Goal of the exercise: This task calls for every entry below to be repeated exactly.

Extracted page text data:

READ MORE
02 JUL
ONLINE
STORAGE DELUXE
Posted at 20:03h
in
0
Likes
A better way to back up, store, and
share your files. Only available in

Written solution:
READ MORE
02 JUL
ONLINE
STORAGE DELUXE
Posted at 20:03h
in
0
Likes
A better way to back up, store, and
share your files. Only available in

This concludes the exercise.